Młodzież chodzi do sklepów i pełza po podłogach - tym razem w przebraniach
W dobie niezwykłej popularności platform społecznościowych spora część młodzieży prześciga się w kolejnych pomysłach na zdobycie zasięgów i popularności. Twórca konta @crawly_possessed na TikToku znalazł swój kontrowersyjny sposób - wchodzi do sklepów czy wysp w galeriach handlowych, po czym zaczyna pełzać po podłodze. Wszystko to jest nagrywane i publikowane w sieci, a filmy zdobywają miliony wyświetleń oraz reakcji. Co więcej, zdarza się, że do kolejnych "akcji" dołączają nastolatki, którym podobają się tego typu treści.
Pomysł @crawly_possessed na zdobycie popularności w sieci spotkał się z szeroką krytyką - szczególnie ze strony klientów i pracowników sklepów.

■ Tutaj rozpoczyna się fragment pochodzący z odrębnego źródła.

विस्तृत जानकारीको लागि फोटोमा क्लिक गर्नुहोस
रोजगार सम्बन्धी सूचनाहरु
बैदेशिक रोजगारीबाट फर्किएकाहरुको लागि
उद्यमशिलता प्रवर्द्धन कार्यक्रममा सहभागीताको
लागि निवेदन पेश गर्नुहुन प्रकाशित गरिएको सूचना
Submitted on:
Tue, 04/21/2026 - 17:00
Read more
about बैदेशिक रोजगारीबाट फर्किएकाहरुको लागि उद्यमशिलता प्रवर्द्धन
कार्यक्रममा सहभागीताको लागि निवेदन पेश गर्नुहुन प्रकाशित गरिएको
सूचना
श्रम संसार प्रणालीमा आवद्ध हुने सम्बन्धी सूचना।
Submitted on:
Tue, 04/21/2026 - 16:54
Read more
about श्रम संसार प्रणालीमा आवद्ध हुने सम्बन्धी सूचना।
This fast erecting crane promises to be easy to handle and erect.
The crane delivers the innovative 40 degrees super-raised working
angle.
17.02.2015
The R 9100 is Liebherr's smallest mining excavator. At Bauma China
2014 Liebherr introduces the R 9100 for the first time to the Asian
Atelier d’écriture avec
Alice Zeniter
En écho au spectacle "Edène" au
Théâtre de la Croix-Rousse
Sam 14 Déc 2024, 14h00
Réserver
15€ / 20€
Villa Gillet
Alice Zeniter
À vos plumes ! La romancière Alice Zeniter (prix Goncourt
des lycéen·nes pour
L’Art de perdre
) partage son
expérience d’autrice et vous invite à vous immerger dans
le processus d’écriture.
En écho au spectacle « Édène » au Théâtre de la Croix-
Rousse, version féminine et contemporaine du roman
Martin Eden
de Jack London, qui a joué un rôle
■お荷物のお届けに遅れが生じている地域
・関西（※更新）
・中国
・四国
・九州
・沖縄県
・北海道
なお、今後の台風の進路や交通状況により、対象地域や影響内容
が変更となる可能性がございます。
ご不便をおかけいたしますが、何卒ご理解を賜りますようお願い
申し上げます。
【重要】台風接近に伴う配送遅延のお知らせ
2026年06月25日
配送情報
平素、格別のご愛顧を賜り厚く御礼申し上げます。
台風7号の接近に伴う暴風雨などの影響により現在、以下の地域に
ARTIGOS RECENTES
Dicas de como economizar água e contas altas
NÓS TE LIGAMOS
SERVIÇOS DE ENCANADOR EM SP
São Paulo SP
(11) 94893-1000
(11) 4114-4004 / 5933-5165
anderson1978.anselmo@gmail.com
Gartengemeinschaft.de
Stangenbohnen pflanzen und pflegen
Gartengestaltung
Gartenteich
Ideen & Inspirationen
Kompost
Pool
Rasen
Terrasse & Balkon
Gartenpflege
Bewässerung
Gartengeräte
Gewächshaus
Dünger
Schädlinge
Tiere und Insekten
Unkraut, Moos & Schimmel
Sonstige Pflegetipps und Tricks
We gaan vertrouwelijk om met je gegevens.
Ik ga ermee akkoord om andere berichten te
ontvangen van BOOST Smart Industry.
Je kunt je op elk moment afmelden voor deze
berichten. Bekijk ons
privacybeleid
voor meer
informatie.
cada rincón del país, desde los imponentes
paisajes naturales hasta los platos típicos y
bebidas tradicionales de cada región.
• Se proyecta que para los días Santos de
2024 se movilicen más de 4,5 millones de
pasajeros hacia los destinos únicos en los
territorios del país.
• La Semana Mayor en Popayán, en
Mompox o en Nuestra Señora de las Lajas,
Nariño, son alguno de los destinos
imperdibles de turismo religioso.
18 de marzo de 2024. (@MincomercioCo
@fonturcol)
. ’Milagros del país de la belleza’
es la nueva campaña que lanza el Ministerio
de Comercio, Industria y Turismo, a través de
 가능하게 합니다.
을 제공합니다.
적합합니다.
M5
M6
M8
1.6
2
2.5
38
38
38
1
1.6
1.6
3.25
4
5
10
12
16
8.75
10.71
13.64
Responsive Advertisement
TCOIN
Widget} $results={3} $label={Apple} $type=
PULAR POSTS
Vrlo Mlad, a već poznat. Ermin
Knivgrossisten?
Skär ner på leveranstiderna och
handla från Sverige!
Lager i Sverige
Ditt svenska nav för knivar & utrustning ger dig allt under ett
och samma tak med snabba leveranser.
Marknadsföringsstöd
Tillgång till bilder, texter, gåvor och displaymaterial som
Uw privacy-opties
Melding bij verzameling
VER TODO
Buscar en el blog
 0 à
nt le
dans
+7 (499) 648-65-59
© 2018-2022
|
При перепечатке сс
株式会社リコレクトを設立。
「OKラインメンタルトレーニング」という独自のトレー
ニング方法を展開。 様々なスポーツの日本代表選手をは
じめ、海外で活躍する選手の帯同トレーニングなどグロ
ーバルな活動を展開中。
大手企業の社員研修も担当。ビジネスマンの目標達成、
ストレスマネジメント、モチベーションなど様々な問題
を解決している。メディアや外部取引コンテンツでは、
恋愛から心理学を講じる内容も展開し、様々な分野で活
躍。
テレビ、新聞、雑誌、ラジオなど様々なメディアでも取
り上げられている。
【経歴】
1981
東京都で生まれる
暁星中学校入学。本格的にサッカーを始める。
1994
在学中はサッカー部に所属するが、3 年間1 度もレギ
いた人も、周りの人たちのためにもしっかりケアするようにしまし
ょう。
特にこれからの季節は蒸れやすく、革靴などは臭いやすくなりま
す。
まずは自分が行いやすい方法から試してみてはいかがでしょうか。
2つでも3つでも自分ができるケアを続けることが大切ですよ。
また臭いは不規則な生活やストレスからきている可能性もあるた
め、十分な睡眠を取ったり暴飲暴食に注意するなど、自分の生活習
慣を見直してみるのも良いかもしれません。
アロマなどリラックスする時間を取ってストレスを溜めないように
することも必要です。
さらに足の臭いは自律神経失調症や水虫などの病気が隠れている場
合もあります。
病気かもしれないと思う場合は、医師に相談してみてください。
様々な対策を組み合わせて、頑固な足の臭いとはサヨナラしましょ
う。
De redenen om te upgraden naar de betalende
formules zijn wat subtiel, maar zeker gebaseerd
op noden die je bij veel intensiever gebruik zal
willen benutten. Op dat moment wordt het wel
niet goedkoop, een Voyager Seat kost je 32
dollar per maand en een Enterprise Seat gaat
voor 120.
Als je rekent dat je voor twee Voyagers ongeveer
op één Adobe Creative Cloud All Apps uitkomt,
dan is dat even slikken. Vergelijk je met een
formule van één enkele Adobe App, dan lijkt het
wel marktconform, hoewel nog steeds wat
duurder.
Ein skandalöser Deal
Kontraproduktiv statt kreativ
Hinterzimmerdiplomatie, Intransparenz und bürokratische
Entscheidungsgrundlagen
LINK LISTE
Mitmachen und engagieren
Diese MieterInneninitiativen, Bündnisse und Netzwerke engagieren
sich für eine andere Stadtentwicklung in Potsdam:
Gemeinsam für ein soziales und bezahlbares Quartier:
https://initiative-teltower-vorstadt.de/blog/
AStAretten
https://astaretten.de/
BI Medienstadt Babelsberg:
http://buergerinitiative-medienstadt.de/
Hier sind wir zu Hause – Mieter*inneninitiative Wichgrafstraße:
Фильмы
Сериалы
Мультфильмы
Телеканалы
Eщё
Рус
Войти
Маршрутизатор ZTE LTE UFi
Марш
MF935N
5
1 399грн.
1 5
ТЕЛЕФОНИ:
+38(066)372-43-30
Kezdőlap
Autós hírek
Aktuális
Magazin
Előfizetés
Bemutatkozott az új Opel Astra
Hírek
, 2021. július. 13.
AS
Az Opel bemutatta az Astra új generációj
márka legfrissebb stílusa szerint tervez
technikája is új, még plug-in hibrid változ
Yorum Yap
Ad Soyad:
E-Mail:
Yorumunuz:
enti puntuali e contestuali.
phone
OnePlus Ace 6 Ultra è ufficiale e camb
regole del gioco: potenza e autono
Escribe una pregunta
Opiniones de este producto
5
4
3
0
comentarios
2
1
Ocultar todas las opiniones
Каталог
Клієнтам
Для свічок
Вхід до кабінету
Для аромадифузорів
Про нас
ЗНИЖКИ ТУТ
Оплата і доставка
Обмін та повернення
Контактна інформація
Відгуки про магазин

Ci pierwsi często wskazują na fakt, że chcieliby w spokoju załatwić swoje sprawy i nie być nagrywani. Druga grupa podkreśla, że pomysły nastolatków jedynie utrudniają im codzienną pracę.
Ostatecznie kontrowersje nie zaowocowały zmianą treści publikowanych przez twórcę. Poszedł nawet dalej - tym razem na filmikach zobaczyć można osoby z wielką beczką, oznaczoną jako zawierającą toksyczne materiały. Do tego autorzy nagrań dobrali specjalne stroje i maski.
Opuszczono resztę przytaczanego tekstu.